→ **Ringkasan Tugas A**
Salin ulang bagian teks tentang penegakan hukum yang dimulai dari "Hukum merupakan kaidah tertinggi" dan berlanjut hingga "bernegara dan bermasyarakat.", lalu ganti "penguasa negara" dengan "pemerintah".

→ **Teks yang Diberikan**
══════════
Senin, 09 Maret 2009

CERMIN BURAM PENEGAKKAN HUKUM DI INDONESIA (Sebuah Analisis Tinjauan Sosiologi Hukum) Bagian 2 (selesai)

. Senin, 09 Maret 2009

3. Fenomena Penegakkan Hukum di Indonesia
Ruang lingkup penegakkan hukum sebenarnya sangat luas sekali, karena mencakup hal-hal yang langsung dan tidak langsung terhadap orang yang terjun dalam bidang penegakkan hukum. Akan tetapi yang dimaksud dengan penegakkan hukum menurut penulis disini adalah penegakkan hukum yang tidak hanya mencakup “law enforcement”, juga meliputi “peace maintenance”. Adapun orang-orang yang terlibat dalam masalah penegakkan hukum di Indonesia ini adalah diantaranya polisi, hakim, kejaksaan, pengacara dan pemasayarakatan atau penjara.
Hukum bukan sekedar kumpulan peraturan tingkah laku belaka, tapi juga manifestasi konsep-konsep, ide-ide, dan cita-cita sosial mengenai pola ideal sistem pengaturan dan pengorganisasian kehidupan masyarakat. Hal itu tercermin dalam konsep atau cita-cita tentang keadilan sosial, kesejahteraan hidup bersama, ketertiban dan ketentraman masyarakat serta demokrasi.
Pola ideal sistem pengaturan dan pengorganisasian kehidupan masyarakat dengan sarana hukum ini meliputi seluruh aspek kehidupan masyarakat, baik dalam bidang sosial dan budaya maupun dalam bidang ekonomi dan politik. dalam konteks ini, hukum merupakan pedoman bertingkah laku dalam kehidupan masyarakat.
Hukum merupakan kaidah tertinggi yang harus diikuti oleh masyarakat dalam melakukan interaksi sosial, dan oleh penguasa negara dalam penyelenggaraan kehidupan bernegara dan bermasyarakat.
Perlu diketahui, bahwa hukum bukanlah merupakan kaidah yang bebas nilai, dimana manfaat dan mudaratnya tergantung kepada manusia pelaksananya atau orang yang menerapkannya. Tetapi hukum merupakan kaidah yang sarat nilai, menentukan identitasnya, harapan-harapannya, dan cita-citanya. Singkatnya, hukum memiliki logika sendiri, kehendak sendiri, dan tujuan sendiri.
Walaupun demikian, hukum tidak dapat merealisasikan sendiri kehendak-kehendaknya tersebut, karena ia hanya merupakan kaidah. Oleh karena itu dibutuhkan kehadiran manusia untuk mewujudkan (aparat penegak hukum). Dengan cara memandang hukum seperti itu, maka penegakkan hukum (law enforcement) tidak sekedar menegakkan mekanisme formal dari suatu aturan hukum, tapi juga mengupayakan perwujudan nilai-nilai keutamaan yang terkandung dalam hukum tersebut.
══════════
→ **Bahan yang Disediakan**
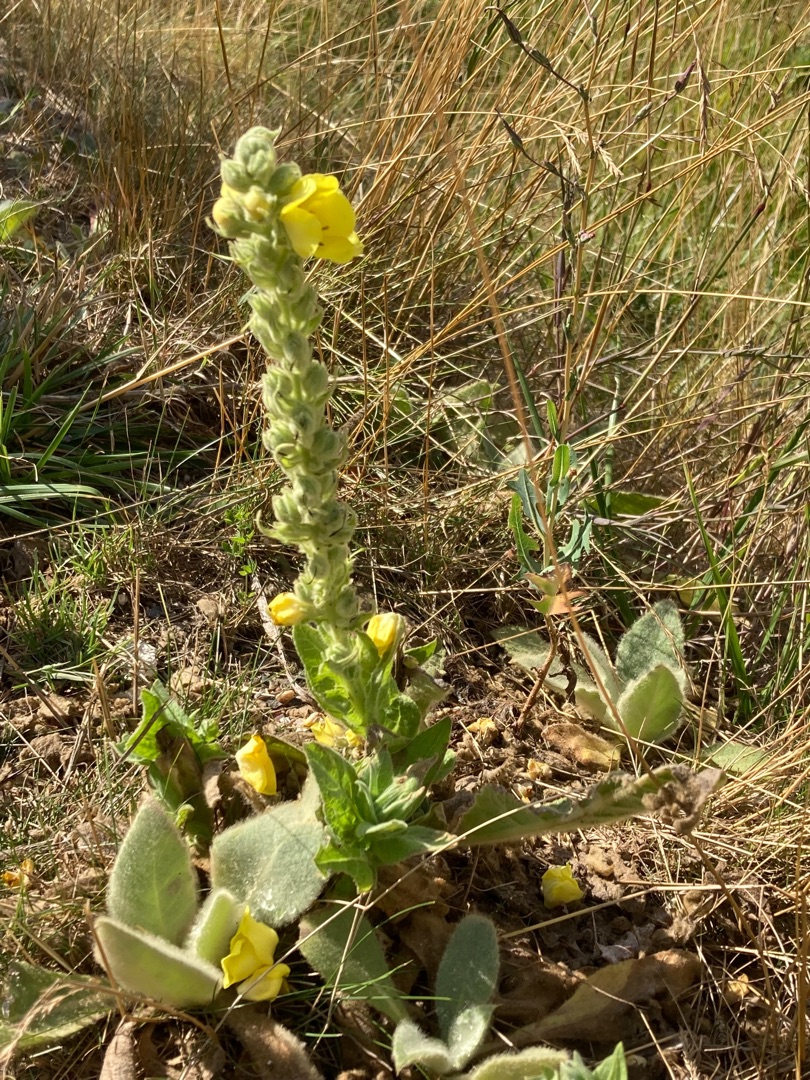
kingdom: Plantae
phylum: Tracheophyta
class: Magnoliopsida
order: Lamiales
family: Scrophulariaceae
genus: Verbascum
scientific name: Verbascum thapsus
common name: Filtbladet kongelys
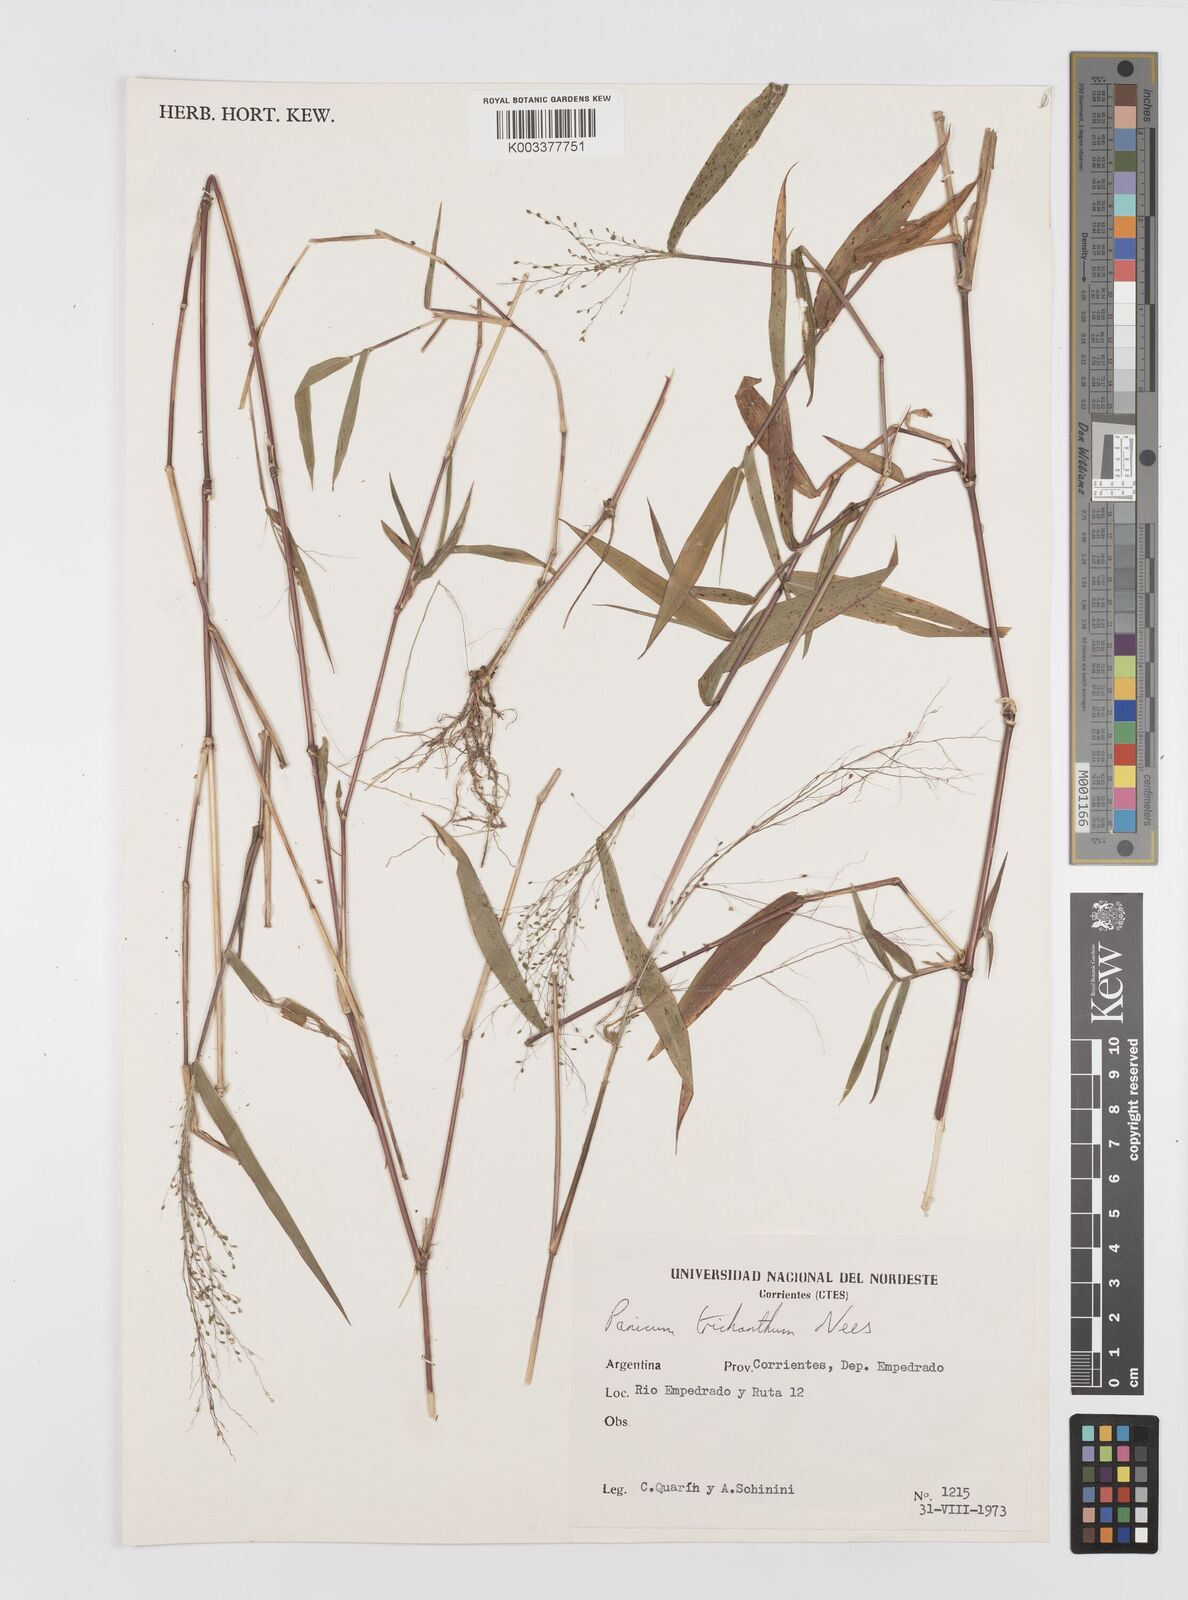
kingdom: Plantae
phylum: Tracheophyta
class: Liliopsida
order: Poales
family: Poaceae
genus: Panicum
══════════
→ **Ringkasan Tugas B**
Nyatakan setiap baris dari seluruh entri klasifikasi makhluk hidup di atas sebagai daftar JSON berisi string, satu string per baris, tanpa baris kosong. Gambar tidak perlu dimasukkan ke dalam jawaban.

→ **Jawaban Lengkap A**
Hukum merupakan kaidah tertinggi yang harus diikuti oleh masyarakat dalam melakukan interaksi sosial, dan oleh pemerintah dalam penyelenggaraan kehidupan bernegara dan bermasyarakat.

→ **Jawaban Lengkap B**
[
  "kingdom: Plantae",
  "phylum: Tracheophyta",
  "class: Magnoliopsida",
  "order: Lamiales",
  "family: Scrophulariaceae",
  "genus: Verbascum",
  "scientific name: Verbascum thapsus",
  "common name: Filtbladet kongelys",
  "kingdom: Plantae",
  "phylum: Tracheophyta",
  "class: Liliopsida",
  "order: Poales",
  "family: Poaceae",
  "genus: Panicum"
]